* What this task involves
Please reproduce every line of the data below word for word.

* Rows
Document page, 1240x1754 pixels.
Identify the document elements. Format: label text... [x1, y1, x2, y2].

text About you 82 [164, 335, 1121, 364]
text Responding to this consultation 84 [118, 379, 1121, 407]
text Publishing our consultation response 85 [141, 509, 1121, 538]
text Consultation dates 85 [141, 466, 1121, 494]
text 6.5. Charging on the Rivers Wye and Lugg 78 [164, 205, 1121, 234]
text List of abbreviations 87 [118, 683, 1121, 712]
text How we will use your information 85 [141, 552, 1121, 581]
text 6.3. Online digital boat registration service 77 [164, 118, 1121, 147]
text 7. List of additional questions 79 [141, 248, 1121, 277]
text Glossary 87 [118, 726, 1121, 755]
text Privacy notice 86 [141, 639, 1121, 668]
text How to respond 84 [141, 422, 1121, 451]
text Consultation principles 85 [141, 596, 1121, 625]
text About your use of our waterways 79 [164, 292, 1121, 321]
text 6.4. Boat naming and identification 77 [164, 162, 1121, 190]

* Full answer
Document page, 1240x1754 pixels.
Identify the document elements. Format: label text... [x1, y1, x2, y2].

text About you 82 [164, 335, 1121, 364]
text Responding to this consultation 84 [118, 379, 1121, 407]
text Publishing our consultation response 85 [141, 509, 1121, 538]
text Consultation dates 85 [141, 466, 1121, 494]
text 6.5. Charging on the Rivers Wye and Lugg 78 [164, 205, 1121, 234]
text List of abbreviations 87 [118, 683, 1121, 712]
text How we will use your information 85 [141, 552, 1121, 581]
text 6.3. Online digital boat registration service 77 [164, 118, 1121, 147]
text 7. List of additional questions 79 [141, 248, 1121, 277]
text Glossary 87 [118, 726, 1121, 755]
text Privacy notice 86 [141, 639, 1121, 668]
text How to respond 84 [141, 422, 1121, 451]
text Consultation principles 85 [141, 596, 1121, 625]
text About your use of our waterways 79 [164, 292, 1121, 321]
text 6.4. Boat naming and identification 77 [164, 162, 1121, 190]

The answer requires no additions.